EXTRAIT À LIRE:
──────────────────────────────
Dans le même temps, la baraque historique, qui avait servi au général Drude de P.C. lors de son débarquement en 1907, a été démolie, et la stèle commémorative également.
Un demi-siècle et des « libérations » en chaîne ont passé par là ...
Fès : arrêté municipal temporaire n°97 en date du 13 juin 1960 « NOUVELLE DÉNOMINATION DES RUES DE LA VILLE NOUVELLE » signé du Pacha, A. TAZI, page 4 du document, SECTEUR HABITATION ET COMMERCE, ligne 73, la Rue Léon l'Africain devient la Rue Mohamed El Hansali ; ici
El Jadida : Connaître son patrimoine urbain, une mise au point au profit des jeunes jdidis par Mhammed Beddari 21 octobre 2016 (source, https://eljadidascoop.com/?p=10260) (texte brut)
──────────────────────────────
DÉFI 1: D'après l'extrait à lire, quelle rue de Fès prend le nom de Rue Mohamed El Hansali ?

MATÉRIEL FOURNI:
──────────────────────────────
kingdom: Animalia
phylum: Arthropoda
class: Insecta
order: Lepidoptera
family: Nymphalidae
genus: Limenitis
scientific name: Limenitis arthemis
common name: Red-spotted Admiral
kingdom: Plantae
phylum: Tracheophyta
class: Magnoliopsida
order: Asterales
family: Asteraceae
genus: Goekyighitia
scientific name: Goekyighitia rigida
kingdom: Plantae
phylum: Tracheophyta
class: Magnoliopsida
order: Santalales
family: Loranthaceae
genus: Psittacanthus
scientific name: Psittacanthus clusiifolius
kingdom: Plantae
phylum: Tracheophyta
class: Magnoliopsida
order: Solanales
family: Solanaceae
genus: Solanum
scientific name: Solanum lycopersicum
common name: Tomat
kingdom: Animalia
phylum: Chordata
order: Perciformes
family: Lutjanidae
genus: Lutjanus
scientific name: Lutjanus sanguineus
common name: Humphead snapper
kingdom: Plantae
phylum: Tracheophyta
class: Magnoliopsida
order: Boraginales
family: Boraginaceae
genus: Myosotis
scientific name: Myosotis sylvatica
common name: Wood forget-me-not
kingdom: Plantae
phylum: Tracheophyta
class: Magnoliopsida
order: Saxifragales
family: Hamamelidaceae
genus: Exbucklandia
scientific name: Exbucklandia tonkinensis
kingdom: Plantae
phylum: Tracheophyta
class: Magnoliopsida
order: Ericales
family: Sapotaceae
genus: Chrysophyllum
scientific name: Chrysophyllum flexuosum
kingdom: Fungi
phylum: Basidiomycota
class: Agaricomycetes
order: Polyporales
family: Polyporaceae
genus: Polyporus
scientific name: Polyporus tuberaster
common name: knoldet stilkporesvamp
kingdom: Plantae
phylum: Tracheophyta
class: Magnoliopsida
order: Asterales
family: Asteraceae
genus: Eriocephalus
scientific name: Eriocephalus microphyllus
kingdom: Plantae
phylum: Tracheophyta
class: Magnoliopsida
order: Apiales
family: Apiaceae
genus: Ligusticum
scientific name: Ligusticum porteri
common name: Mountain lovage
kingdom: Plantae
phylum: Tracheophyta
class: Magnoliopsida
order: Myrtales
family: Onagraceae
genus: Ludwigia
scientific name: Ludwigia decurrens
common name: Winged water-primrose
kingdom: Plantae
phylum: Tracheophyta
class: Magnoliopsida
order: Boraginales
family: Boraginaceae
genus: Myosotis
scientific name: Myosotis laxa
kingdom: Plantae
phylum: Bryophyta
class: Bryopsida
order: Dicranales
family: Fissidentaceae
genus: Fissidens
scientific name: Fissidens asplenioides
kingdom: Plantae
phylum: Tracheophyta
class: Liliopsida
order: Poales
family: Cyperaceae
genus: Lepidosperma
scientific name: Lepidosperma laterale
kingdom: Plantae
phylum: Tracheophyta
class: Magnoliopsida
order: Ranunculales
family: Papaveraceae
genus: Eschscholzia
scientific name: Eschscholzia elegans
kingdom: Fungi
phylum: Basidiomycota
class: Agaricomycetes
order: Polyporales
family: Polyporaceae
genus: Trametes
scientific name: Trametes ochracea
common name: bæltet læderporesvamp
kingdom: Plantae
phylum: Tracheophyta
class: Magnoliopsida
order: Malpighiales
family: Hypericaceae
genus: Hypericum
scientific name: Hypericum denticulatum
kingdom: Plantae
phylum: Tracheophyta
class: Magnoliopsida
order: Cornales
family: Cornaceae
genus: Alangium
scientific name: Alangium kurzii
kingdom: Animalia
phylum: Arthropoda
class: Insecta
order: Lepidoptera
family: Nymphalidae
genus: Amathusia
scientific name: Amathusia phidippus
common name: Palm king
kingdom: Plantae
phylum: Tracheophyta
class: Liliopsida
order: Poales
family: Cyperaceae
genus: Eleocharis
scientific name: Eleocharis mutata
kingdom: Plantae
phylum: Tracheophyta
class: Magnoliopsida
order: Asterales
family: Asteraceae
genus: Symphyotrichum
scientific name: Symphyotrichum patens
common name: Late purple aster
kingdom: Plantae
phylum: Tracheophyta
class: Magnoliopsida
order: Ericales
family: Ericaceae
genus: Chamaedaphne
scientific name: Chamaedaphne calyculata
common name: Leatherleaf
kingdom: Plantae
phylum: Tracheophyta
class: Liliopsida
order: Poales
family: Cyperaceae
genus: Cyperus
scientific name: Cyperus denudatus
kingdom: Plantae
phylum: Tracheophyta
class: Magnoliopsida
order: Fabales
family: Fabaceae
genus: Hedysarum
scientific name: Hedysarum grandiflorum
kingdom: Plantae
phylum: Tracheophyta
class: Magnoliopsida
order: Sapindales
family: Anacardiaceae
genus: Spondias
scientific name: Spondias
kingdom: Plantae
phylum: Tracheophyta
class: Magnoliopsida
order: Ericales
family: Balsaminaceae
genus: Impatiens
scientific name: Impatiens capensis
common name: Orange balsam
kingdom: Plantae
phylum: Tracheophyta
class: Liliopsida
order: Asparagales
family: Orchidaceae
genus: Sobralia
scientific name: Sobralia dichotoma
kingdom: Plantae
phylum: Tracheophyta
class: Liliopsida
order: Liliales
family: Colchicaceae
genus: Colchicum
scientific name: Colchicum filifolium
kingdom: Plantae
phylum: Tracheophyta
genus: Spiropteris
──────────────────────────────
DÉFI 2: Recopiez les lignes des enregistrements, de celle qui contient « order: Perciformes » jusqu'à celle qui contient « scientific name: Exbucklandia tonkinensis », ces deux lignes comprises.

RÉPONSE COMPLÈTE 1: La Rue Léon l'Africain.

RÉPONSE COMPLÈTE 2:
order: Perciformes
family: Lutjanidae
genus: Lutjanus
scientific name: Lutjanus sanguineus
common name: Humphead snapper
kingdom: Plantae
phylum: Tracheophyta
class: Magnoliopsida
order: Boraginales
family: Boraginaceae
genus: Myosotis
scientific name: Myosotis sylvatica
common name: Wood forget-me-not
kingdom: Plantae
phylum: Tracheophyta
class: Magnoliopsida
order: Saxifragales
family: Hamamelidaceae
genus: Exbucklandia
scientific name: Exbucklandia tonkinensis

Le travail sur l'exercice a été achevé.